Tuesday 15 April 2014

Donkey Droppings

The seat of Shropshire North has returned a Tory MP since 1835. Eighteen thirty-five. That was before the accession of Queen Victoria.

Yet no one accuses its voters of being prepared to vote for a donkey if that donkey had the right colour rosette pinned to it. Even though they do in fact give a majority of 15,828 to Owen Paterson.

David Davis's Haltemprice and Howden has been held by the same party since 1837. That party has held several more seats continuously since the nineteenth century.

However, if a seat has been Labour since 1945, or in some cases since as recently as 1966 or later, then its inhabitants can expect a torrent of abuse.
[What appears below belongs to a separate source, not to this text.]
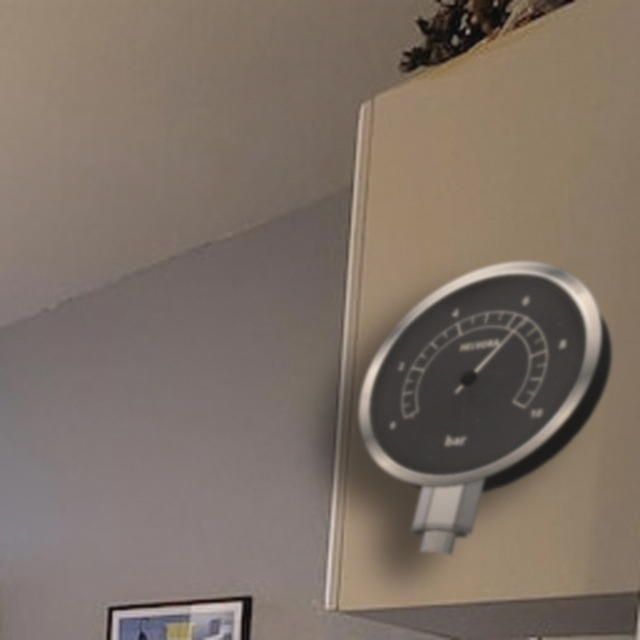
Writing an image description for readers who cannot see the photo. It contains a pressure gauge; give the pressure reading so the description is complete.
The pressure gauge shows 6.5 bar
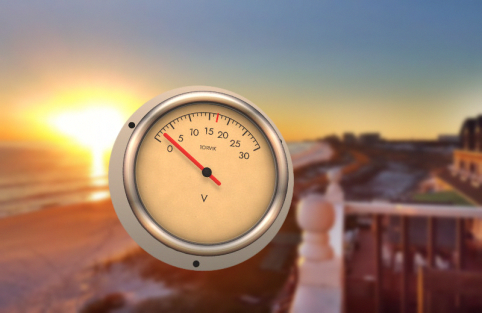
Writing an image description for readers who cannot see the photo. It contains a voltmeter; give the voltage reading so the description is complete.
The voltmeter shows 2 V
The fact is that the Conservatives honestly believed that Britain had become an elective one-party state in 1992.

Between that General Election and Britain's departure from the ERM, that expression really did used to be employed, even by the BBC.

But they have not won a General Election since, and they do not a stand a cat in hell's chance of winning the next one, or the one after that, or the one after that.

Privately, their leading figures aspire to nothing more than the "triumph" and the "moral victory" of holding the Labour majority below 100. One hundred.

So all that the rest of them have left is Bullingdon bellowing at the plebs for our daring to exist, and for our failure to acknowledge spontaneously the grandeur of our betters.